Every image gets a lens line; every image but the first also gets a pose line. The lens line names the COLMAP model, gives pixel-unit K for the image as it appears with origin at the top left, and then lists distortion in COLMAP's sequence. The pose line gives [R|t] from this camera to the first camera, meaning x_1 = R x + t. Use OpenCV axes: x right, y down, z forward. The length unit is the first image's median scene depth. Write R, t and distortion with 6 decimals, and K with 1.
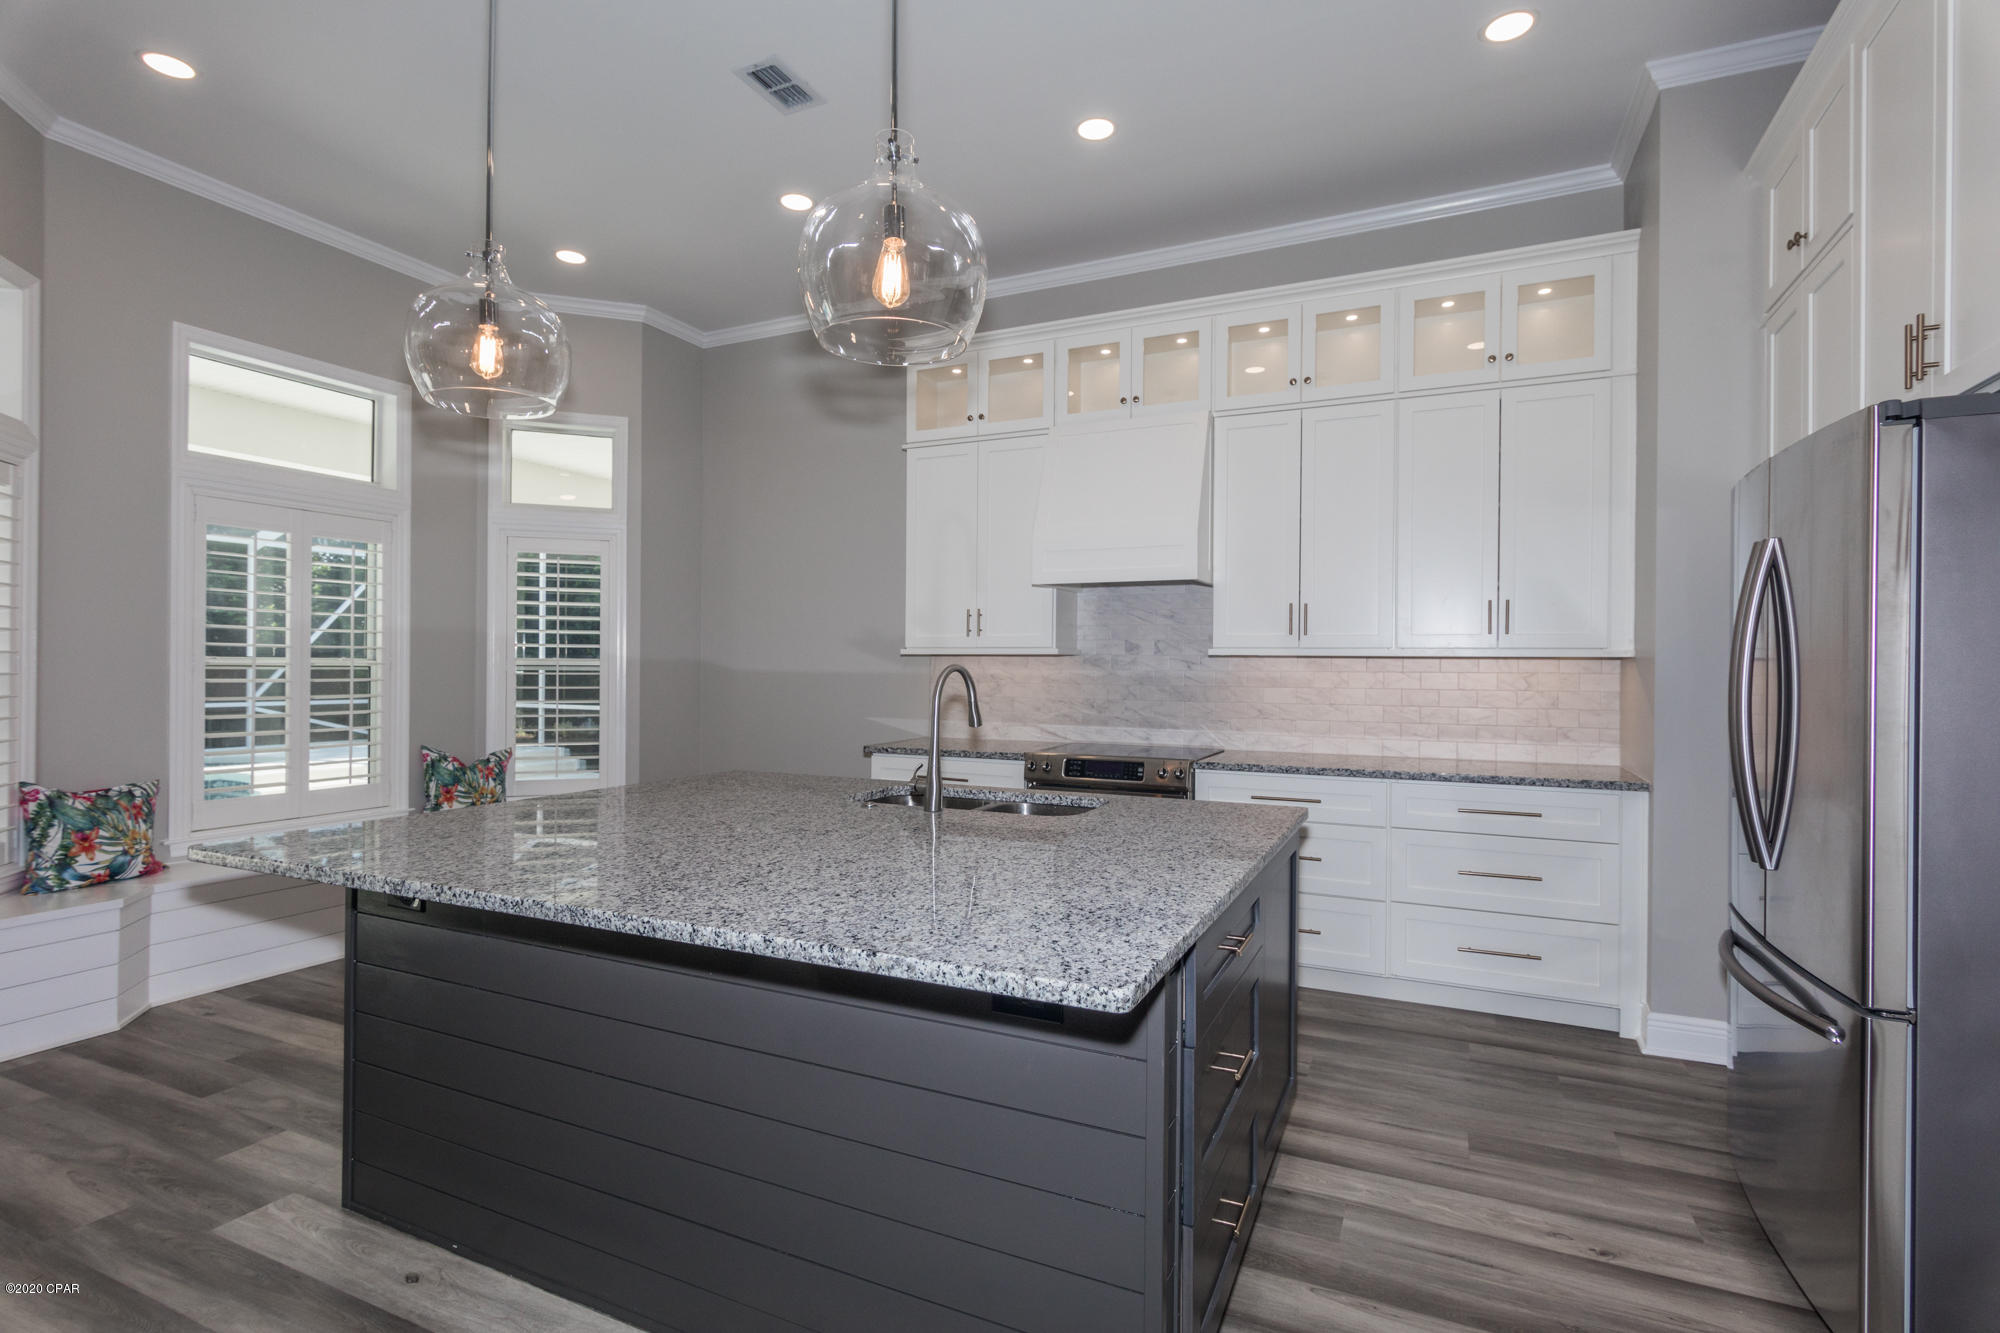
lens RADIAL K [[994.2, 0, 996.1], [0, 994.2, 665.8], [0, 0, 1]] dist [-0.000304, -0.000564]
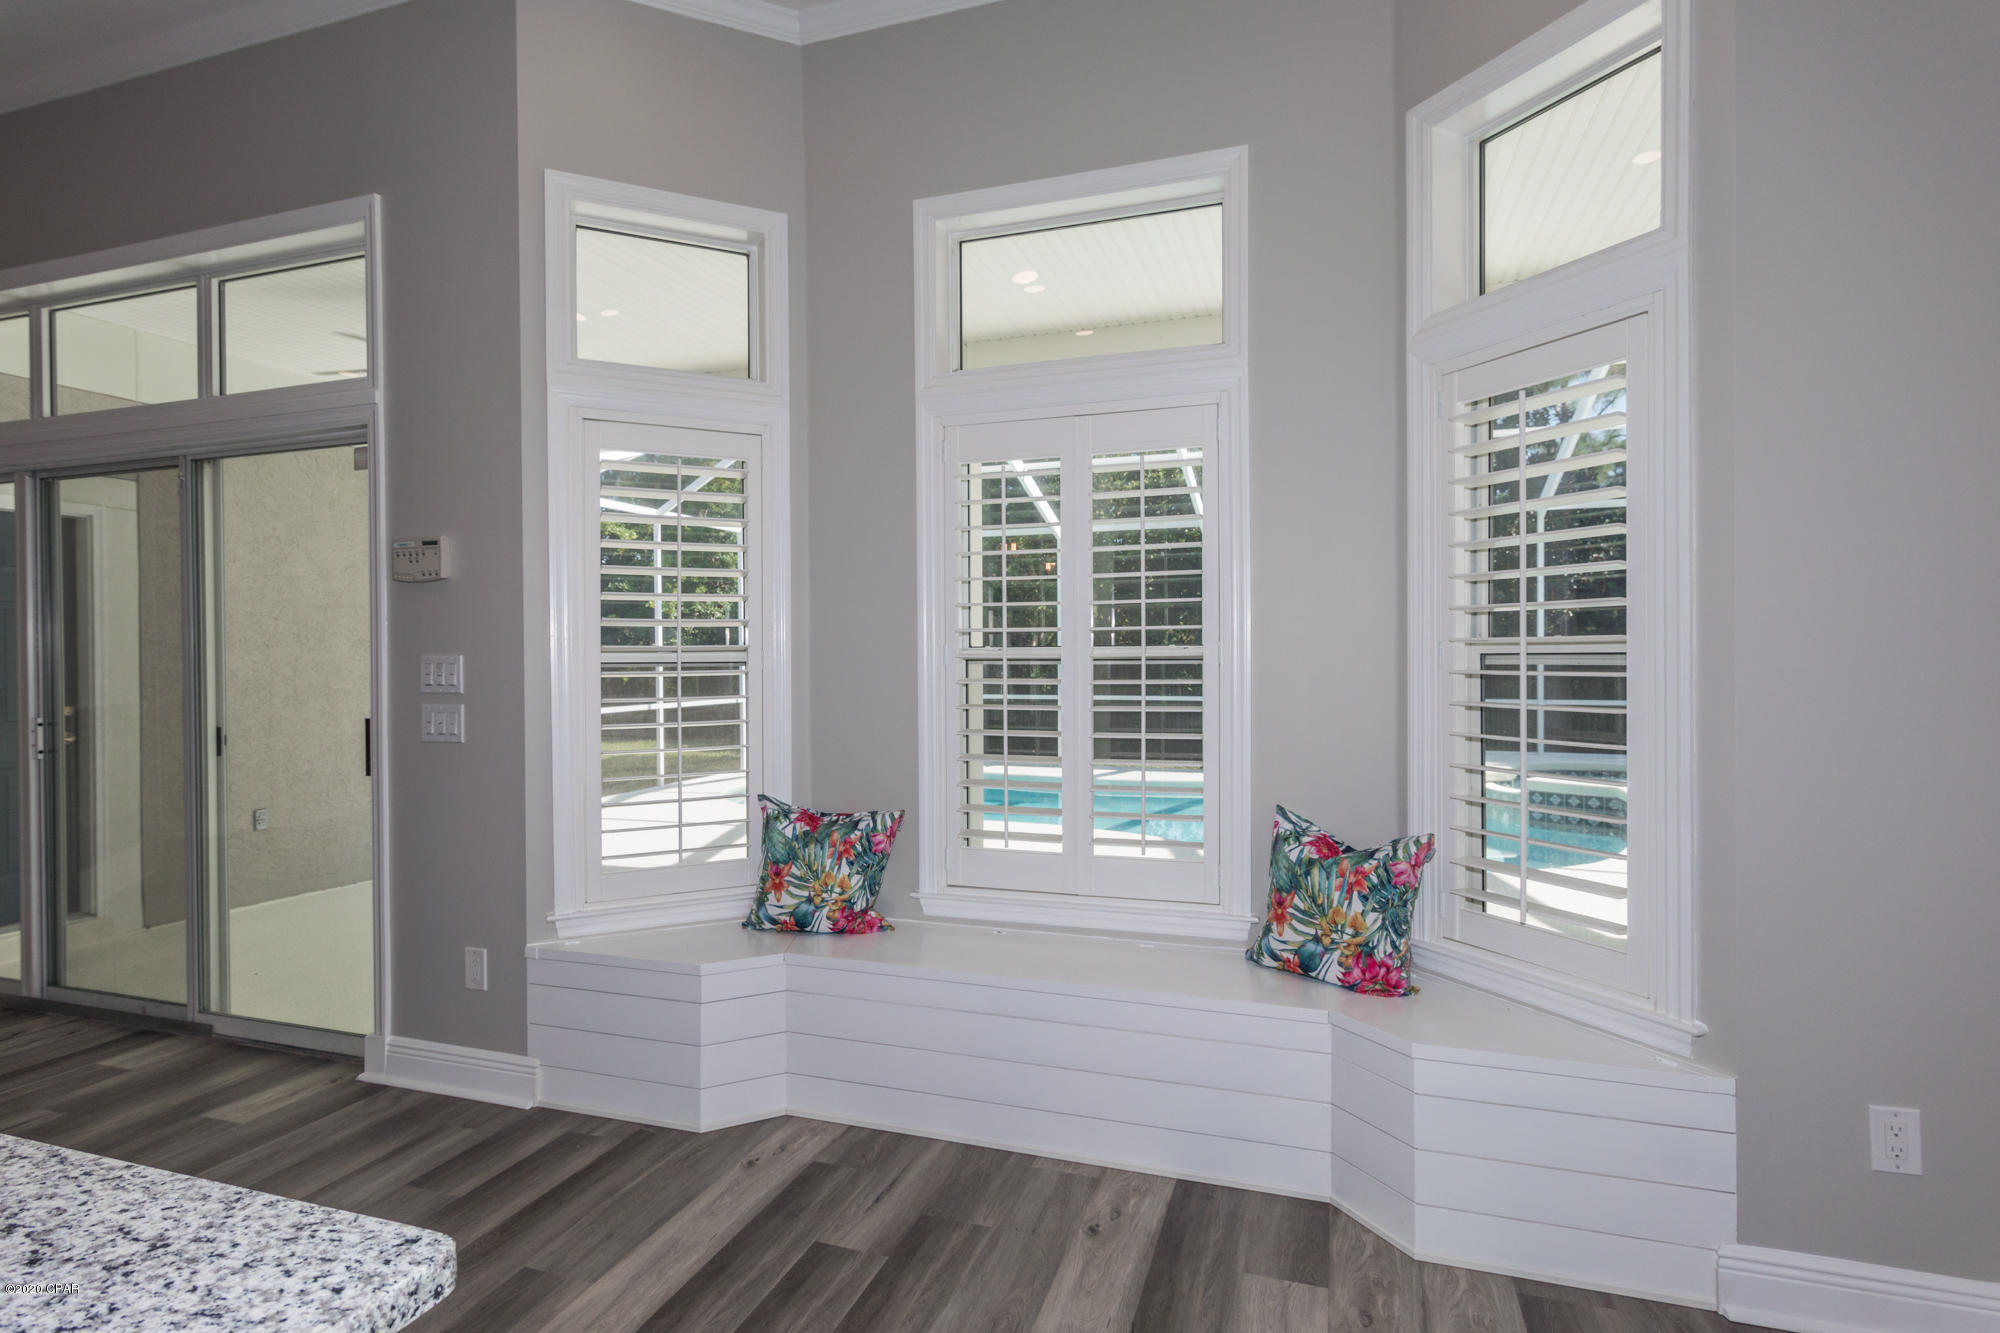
lens RADIAL K [[994.2, 0, 996.1], [0, 994.2, 665.8], [0, 0, 1]] dist [-0.000304, -0.000564]
pose [[0.122014, 0.002089, -0.992526, -0.070979], [0.008247, 0.999961, 0.003118, 0.001777], [0.992494, -0.008566, 0.121992, 0.922676]]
————————
**Your instructions:**
Reproduce all of the lines above word for word, omitting the pictures.

**Expected answer:**
Every image gets a lens line; every image but the first also gets a pose line. The lens line names the COLMAP model, gives pixel-unit K for the image as it appears with origin at the top left, and then lists distortion in COLMAP's sequence. The pose line gives [R|t] from this camera to the first camera, meaning x_1 = R x + t. Use OpenCV axes: x right, y down, z forward. The length unit is the first image's median scene depth. Write R, t and distortion with 6 decimals, and K with 1.
lens RADIAL K [[994.2, 0, 996.1], [0, 994.2, 665.8], [0, 0, 1]] dist [-0.000304, -0.000564]
lens RADIAL K [[994.2, 0, 996.1], [0, 994.2, 665.8], [0, 0, 1]] dist [-0.000304, -0.000564]
pose [[0.122014, 0.002089, -0.992526, -0.070979], [0.008247, 0.999961, 0.003118, 0.001777], [0.992494, -0.008566, 0.121992, 0.922676]]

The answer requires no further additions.